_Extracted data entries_
::::
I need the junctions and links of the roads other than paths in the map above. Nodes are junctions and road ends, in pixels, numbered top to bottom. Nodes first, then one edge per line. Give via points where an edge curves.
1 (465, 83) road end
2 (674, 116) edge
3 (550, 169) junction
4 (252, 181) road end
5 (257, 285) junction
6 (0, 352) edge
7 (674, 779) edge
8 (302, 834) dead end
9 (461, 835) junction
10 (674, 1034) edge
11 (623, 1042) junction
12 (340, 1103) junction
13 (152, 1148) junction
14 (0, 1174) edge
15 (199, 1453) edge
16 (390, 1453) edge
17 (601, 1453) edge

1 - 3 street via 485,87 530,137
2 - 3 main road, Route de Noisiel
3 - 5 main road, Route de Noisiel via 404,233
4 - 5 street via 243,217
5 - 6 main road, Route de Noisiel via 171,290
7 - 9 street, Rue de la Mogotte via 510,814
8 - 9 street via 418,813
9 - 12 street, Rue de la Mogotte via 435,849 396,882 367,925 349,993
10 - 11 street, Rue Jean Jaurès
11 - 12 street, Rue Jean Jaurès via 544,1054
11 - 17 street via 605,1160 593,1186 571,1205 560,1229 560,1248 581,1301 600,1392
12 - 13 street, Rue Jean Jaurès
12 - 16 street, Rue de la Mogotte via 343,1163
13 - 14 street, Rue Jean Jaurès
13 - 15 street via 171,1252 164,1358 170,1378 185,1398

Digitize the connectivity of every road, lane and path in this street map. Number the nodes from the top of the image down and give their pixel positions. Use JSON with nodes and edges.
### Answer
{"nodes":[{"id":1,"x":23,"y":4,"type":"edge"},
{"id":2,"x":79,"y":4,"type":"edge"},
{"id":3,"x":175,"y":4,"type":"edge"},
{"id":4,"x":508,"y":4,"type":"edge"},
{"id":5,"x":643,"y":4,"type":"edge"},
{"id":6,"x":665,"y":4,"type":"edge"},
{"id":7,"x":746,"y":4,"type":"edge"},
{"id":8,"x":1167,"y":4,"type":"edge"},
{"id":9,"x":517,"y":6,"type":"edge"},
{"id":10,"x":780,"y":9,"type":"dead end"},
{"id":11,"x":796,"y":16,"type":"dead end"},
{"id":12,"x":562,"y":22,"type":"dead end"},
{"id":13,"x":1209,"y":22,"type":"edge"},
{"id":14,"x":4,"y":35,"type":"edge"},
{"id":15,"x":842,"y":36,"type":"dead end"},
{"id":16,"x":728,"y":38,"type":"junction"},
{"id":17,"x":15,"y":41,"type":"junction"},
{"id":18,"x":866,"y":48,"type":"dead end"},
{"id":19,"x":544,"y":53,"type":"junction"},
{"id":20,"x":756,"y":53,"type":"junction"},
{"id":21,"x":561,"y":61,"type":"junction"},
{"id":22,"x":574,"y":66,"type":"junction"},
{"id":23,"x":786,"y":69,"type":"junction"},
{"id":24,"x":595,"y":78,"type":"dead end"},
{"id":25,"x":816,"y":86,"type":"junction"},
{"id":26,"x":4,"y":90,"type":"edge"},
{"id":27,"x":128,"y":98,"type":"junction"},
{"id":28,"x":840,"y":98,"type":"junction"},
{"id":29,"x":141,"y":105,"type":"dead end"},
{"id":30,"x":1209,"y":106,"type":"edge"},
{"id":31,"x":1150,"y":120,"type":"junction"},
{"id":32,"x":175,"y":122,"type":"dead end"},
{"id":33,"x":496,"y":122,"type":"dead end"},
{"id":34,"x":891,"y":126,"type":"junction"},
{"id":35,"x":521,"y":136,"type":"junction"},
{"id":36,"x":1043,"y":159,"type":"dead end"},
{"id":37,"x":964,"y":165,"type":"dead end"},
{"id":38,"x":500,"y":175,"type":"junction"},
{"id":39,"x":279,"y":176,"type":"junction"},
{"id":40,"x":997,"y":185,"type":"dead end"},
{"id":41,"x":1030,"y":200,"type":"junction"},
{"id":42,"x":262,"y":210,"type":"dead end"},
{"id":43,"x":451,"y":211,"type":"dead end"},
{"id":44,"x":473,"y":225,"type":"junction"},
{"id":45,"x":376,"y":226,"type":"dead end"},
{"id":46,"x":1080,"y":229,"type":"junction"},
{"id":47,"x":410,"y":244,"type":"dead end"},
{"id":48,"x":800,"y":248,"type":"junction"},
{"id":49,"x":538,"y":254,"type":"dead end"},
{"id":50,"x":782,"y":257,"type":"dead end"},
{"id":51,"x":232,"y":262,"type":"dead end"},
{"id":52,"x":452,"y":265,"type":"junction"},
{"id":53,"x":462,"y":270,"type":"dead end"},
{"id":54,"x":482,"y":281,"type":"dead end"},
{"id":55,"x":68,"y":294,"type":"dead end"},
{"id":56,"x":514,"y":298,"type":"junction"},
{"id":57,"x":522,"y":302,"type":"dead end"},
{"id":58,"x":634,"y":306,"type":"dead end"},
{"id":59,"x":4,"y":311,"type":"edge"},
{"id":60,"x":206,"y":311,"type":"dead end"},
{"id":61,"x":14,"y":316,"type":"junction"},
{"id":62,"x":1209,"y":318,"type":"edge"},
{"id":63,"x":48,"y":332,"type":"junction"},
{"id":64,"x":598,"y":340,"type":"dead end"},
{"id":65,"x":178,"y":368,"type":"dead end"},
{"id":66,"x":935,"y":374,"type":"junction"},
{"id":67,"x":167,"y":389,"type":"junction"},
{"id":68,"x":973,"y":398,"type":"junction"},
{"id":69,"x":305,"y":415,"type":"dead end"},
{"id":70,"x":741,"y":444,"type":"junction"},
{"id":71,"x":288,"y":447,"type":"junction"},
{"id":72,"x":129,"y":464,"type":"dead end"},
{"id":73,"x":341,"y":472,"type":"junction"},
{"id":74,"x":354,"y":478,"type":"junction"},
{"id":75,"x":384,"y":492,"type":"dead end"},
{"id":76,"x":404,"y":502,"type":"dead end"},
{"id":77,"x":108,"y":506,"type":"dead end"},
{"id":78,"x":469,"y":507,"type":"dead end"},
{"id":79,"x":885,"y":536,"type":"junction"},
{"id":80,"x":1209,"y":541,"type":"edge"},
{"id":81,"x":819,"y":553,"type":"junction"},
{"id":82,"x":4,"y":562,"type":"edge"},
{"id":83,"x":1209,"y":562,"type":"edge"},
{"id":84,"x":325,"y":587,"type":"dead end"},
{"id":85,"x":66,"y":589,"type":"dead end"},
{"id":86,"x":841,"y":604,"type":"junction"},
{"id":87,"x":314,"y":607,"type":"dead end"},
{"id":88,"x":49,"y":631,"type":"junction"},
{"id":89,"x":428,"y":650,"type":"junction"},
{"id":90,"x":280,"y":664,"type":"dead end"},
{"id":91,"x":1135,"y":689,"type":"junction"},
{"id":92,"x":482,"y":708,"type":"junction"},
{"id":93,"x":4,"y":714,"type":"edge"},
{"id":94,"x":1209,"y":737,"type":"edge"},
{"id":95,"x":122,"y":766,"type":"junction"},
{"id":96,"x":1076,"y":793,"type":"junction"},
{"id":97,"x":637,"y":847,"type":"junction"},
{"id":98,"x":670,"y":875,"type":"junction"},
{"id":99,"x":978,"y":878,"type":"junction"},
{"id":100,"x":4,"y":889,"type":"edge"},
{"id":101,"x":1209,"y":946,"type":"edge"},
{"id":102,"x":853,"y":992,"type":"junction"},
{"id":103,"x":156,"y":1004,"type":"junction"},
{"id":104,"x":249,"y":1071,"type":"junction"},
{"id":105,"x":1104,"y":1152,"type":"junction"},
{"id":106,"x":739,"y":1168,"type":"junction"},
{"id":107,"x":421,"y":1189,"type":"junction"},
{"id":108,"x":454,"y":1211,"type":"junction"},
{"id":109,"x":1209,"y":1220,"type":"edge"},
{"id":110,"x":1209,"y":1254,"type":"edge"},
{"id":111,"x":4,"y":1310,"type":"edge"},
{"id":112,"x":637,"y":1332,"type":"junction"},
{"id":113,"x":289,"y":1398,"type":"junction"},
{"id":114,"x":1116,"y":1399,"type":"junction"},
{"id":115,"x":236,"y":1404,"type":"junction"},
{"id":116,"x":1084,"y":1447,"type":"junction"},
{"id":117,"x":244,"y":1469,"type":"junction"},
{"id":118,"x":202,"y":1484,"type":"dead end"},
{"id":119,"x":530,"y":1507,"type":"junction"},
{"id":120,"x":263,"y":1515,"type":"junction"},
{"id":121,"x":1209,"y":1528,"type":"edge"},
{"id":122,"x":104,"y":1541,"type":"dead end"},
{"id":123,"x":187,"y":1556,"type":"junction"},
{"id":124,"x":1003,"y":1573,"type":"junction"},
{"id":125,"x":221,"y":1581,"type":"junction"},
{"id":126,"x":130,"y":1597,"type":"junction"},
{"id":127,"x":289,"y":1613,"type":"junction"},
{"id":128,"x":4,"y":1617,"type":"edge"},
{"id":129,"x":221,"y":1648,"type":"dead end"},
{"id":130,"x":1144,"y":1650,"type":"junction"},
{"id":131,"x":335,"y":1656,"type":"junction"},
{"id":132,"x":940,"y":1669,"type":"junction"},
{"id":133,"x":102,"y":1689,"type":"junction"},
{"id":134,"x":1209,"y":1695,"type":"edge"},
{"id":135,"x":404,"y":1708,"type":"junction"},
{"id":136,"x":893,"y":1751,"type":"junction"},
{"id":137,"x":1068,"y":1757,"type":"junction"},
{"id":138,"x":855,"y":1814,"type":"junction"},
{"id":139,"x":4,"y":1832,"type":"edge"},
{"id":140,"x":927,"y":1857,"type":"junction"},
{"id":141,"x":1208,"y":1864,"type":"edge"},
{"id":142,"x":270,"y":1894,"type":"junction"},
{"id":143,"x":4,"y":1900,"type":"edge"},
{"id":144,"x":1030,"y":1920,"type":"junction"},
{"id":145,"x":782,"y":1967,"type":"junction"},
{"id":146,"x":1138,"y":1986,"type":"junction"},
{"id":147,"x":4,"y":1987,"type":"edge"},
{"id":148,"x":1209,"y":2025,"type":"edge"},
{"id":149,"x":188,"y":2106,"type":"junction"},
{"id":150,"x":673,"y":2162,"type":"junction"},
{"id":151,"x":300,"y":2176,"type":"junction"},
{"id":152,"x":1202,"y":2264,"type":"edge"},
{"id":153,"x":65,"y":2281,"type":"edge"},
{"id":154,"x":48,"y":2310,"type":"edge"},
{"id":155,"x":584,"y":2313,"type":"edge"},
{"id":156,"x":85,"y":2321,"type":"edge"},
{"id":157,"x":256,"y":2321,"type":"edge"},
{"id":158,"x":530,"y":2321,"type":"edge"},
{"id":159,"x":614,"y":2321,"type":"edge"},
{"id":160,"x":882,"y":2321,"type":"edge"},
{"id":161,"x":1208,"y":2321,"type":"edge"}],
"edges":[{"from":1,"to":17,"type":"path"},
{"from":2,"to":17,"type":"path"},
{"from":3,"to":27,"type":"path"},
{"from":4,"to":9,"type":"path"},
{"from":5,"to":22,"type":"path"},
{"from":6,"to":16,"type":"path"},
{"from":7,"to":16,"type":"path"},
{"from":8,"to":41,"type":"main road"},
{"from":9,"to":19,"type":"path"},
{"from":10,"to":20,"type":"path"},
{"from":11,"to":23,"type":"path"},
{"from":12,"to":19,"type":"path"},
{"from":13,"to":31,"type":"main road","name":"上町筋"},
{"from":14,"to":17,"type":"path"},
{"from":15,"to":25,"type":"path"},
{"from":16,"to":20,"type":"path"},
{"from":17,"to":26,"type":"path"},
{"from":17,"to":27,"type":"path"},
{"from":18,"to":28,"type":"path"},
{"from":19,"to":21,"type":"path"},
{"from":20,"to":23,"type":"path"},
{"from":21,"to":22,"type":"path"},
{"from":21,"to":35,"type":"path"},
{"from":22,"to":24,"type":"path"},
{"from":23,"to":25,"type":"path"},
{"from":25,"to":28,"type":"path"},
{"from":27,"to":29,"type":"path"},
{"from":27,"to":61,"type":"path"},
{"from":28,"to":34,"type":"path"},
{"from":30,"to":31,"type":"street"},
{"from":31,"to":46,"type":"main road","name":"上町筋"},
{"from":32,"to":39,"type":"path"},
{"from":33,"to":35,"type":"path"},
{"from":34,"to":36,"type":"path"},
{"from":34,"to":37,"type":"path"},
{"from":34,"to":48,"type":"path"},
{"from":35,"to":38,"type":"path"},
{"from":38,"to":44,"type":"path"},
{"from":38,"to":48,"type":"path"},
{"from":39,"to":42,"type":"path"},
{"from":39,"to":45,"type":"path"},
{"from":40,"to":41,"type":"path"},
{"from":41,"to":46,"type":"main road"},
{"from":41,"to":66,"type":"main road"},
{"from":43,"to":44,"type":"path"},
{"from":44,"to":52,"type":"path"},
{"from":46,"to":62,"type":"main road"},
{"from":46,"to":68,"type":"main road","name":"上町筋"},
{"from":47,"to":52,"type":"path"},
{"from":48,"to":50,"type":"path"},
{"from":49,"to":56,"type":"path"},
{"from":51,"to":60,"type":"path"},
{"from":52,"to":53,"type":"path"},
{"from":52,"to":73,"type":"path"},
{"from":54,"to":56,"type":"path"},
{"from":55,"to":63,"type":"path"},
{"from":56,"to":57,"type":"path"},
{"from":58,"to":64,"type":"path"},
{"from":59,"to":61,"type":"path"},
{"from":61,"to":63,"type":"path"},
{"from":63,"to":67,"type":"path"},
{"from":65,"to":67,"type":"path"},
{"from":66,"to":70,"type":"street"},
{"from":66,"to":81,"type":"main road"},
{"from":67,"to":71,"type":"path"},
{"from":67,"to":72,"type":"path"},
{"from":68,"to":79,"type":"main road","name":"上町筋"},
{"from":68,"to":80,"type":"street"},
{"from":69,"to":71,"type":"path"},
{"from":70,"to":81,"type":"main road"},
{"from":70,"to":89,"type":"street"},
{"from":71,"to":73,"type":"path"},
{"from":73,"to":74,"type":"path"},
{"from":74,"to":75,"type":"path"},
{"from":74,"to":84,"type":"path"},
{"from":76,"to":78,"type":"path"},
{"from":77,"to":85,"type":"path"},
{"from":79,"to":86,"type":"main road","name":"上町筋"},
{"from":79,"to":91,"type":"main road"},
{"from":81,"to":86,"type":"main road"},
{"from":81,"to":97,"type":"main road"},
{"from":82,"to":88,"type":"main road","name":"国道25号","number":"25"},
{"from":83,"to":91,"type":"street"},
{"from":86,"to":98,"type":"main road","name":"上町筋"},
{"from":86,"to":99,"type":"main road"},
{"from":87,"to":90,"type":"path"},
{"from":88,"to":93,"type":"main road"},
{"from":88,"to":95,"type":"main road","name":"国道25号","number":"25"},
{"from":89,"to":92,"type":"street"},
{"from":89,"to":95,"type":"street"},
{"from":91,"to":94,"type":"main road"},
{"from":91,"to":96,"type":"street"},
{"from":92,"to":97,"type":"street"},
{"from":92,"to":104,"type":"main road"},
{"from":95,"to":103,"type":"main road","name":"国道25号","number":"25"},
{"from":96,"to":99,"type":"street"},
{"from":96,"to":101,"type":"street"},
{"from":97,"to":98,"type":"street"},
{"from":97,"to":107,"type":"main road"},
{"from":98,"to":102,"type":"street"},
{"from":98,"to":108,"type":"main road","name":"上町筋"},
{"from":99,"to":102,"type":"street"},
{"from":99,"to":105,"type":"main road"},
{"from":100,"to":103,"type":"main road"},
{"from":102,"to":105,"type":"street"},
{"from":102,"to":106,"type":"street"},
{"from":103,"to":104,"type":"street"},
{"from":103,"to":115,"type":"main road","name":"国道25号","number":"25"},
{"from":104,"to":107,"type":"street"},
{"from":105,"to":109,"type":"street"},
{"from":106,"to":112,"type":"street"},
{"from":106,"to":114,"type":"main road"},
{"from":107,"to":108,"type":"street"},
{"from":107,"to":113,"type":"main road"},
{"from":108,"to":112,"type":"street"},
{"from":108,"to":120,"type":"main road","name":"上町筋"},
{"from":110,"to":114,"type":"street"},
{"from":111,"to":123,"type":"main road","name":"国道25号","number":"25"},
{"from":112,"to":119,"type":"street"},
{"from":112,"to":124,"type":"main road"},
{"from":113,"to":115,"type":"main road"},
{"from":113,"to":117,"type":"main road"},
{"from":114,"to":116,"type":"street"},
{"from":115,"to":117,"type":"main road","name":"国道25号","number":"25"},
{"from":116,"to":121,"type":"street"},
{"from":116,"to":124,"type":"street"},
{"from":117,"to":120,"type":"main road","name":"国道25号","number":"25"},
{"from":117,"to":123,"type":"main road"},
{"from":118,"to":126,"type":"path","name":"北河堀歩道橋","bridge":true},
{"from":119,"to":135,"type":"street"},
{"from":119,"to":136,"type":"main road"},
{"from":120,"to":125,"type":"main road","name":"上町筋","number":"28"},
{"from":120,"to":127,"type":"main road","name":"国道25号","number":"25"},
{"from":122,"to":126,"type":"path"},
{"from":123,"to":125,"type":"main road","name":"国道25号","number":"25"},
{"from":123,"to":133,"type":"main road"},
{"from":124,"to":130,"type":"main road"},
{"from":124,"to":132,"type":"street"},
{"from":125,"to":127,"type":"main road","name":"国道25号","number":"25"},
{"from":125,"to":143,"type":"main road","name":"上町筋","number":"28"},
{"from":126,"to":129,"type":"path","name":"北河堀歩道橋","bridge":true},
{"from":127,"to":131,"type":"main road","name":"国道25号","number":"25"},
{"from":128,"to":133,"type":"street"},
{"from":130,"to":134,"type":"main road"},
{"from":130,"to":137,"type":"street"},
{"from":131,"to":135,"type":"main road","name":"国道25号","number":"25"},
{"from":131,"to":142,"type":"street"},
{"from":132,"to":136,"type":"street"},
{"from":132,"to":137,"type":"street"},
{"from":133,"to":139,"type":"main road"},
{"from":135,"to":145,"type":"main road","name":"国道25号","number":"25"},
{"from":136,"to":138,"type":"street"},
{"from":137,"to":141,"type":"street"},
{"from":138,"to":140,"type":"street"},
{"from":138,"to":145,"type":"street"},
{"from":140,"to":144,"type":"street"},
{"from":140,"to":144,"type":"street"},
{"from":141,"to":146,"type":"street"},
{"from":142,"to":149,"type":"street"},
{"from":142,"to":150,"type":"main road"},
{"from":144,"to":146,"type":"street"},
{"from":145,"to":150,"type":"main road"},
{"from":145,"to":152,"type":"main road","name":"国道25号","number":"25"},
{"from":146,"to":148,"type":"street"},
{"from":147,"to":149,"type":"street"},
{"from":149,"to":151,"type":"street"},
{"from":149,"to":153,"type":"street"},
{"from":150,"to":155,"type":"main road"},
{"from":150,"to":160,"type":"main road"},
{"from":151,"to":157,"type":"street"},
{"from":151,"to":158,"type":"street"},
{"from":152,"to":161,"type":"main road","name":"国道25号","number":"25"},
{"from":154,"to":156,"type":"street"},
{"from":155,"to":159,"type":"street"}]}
::::
_What is being asked_
Wherever "bridge" appears in a line of the entries, copy that line.

_Answer space_
{"from":118,"to":126,"type":"path","name":"北河堀歩道橋","bridge":true},
{"from":126,"to":129,"type":"path","name":"北河堀歩道橋","bridge":true},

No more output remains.